TS is described as a chronic disseminated intravascular coagulopathy associated with microangiopathy, verrucous endocarditis, and arterial emboli in patients with cancer, which often occurs in mucin-positive carcinomas of the lung or prostate. Hypercoagulability is thought to be initiated by mucins produced by the adenocarcinoma, which will then react with leukocyte and platelet selectins to form platelet-rich microthrombi [12]. However, the etiology of TS is not known and multiple factors including thromboplastin-like substances, fibrin deposition, direct activation of factor X by tumor proteases, tissue factor, cysteine protease, tumor hypoxia, tumor-induced inflammatory cytokines, are believed to be responsible for this phenomenon in murine models [11, 15,16,17,18] of mucinous carcinoma. Although the present case lacks the typical findings of mucin-producing carcinoma, such as intracytoplasmic mucin or extracellular mucin pools, serum tumor markers CA 19-9 and CA-125 were markedly elevated in the tumor, according to immunohistochemical findings.

A recent study, using a large population-based database, indicated that the risk of stroke was significantly higher in patients with HNSCC. However, the risk of stroke in these patients was dependent on age, with the highest rate observed in patients younger than 40 years. The risk was also higher in those patients who had received both radiotherapy and chemotherapy [19]. Our patient did not have any of these risk factors. Thromboprophylaxis in hospitalized patients with cancer is almost universally recommended and two risk scoring systems for venous thromboembolism (VTE) in patients with cancer, namely the Khorana Risk Score (KRS) and Risk Scoring System of CAT (RSSC), are widely used [17, 18, 20, 21]. Although both scoring systems recommend the use of thromboprophylaxis in patients with high or intermediate risk of VTE, both classify patients with head and neck cancer as low risk. This is because both systems are heavily dependent on the site of primary cancer, with gastric and pancreatic cancers scoring the highest on the KRS (2 points), followed by lung, lymphoma, gynecologic, bladder, and testicular cancers (scoring 1); with all other sites, including head and neck, gaining 0 points (Table 1). A similar point system can be observed in RSSC, with myeloma and prostate topping the list with 2 points, lung and gynecologic cancers and sarcoma receiving 1 point, esophagus and breast scoring 1, head and neck and endocrine having a 2-point score, and all other sites are scored as 0 (Table 2). In the present case, the risk of symptomatic VTE was calculated as 0.5–2.1% putting our patient in the intermediate group on the KRS scale and at very low risk on the RSSC. Although both systems recommend anticoagulation in high-risk groups to prevent VTE, patients with HNSCC are rarely categorized as high risk because both systems strongly rely on the primary site of the tumor.
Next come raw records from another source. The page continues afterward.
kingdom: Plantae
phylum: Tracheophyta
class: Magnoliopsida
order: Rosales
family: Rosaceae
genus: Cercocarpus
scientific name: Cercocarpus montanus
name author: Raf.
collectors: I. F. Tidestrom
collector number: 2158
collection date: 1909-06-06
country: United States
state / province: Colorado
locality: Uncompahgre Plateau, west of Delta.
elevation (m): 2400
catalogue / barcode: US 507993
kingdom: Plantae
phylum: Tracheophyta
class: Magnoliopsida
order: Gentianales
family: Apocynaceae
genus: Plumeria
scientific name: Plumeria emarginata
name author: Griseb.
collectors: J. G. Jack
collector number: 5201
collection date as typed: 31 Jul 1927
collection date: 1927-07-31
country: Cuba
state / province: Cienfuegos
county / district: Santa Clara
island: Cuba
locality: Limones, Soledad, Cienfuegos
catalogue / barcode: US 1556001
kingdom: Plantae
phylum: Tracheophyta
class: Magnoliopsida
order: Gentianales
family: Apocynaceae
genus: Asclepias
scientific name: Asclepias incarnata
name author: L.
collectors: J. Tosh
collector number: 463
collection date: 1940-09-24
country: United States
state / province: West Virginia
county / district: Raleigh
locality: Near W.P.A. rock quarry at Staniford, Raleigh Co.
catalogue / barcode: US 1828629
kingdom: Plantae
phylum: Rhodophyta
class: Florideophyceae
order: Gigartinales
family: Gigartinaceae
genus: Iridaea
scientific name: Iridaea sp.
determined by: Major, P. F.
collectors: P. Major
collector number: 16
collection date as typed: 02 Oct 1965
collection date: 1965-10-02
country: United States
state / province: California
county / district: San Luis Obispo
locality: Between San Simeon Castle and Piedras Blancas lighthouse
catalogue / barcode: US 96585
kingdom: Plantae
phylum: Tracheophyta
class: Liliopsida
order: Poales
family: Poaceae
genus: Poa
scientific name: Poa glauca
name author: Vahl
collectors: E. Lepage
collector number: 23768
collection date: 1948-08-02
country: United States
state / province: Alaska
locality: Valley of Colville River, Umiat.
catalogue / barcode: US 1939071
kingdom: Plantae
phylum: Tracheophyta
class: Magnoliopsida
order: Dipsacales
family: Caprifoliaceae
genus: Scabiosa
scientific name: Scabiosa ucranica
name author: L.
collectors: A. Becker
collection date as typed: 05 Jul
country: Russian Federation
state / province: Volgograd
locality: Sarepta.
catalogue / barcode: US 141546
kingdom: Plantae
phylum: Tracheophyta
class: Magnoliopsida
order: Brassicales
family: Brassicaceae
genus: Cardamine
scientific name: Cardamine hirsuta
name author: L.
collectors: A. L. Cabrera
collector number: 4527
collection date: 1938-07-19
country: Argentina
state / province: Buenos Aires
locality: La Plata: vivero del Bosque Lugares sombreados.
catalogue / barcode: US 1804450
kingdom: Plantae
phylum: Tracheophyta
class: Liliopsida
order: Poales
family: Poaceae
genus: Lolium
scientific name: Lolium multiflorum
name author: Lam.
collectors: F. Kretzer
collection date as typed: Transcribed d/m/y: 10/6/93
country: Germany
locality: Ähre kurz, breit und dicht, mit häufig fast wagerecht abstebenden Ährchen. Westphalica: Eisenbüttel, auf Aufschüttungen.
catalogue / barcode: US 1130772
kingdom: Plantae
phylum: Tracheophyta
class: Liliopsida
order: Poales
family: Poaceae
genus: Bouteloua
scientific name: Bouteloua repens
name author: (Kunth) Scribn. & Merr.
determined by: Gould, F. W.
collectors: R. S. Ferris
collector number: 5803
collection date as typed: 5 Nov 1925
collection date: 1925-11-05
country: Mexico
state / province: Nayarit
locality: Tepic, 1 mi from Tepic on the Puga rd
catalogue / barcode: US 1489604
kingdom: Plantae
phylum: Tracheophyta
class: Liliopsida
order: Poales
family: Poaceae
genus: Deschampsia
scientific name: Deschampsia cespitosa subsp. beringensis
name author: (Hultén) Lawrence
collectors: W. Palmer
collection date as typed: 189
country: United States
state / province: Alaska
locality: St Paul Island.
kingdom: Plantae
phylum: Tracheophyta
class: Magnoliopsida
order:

Table 1 Khorana Risk Score criteria for assessing venous thromboembolism in patients with cancer
Table 2 Risk Scoring System of cancer-associated thrombosis criteria for assessing venous thromboembolism in patients with cancer

Recovery in TS is slow and there is no established evidence supporting anticoagulant treatment in TS. Controlling the causative tumor and providing immediate systemic anticoagulation are the main steps for the treatment of TS. Systemic heparinization is considered an effective treatment strategy [3, 12, 22, 23].

Conclusions

Based on our experience with this case, further investigations are required to prevent TS in cases of patients with head and neck carcinoma. If a patient has advanced cancer, there must be discussion concerning whether to use anticoagulation therapy to prevent VTE or not, regardless of the tumor primary site and histological type.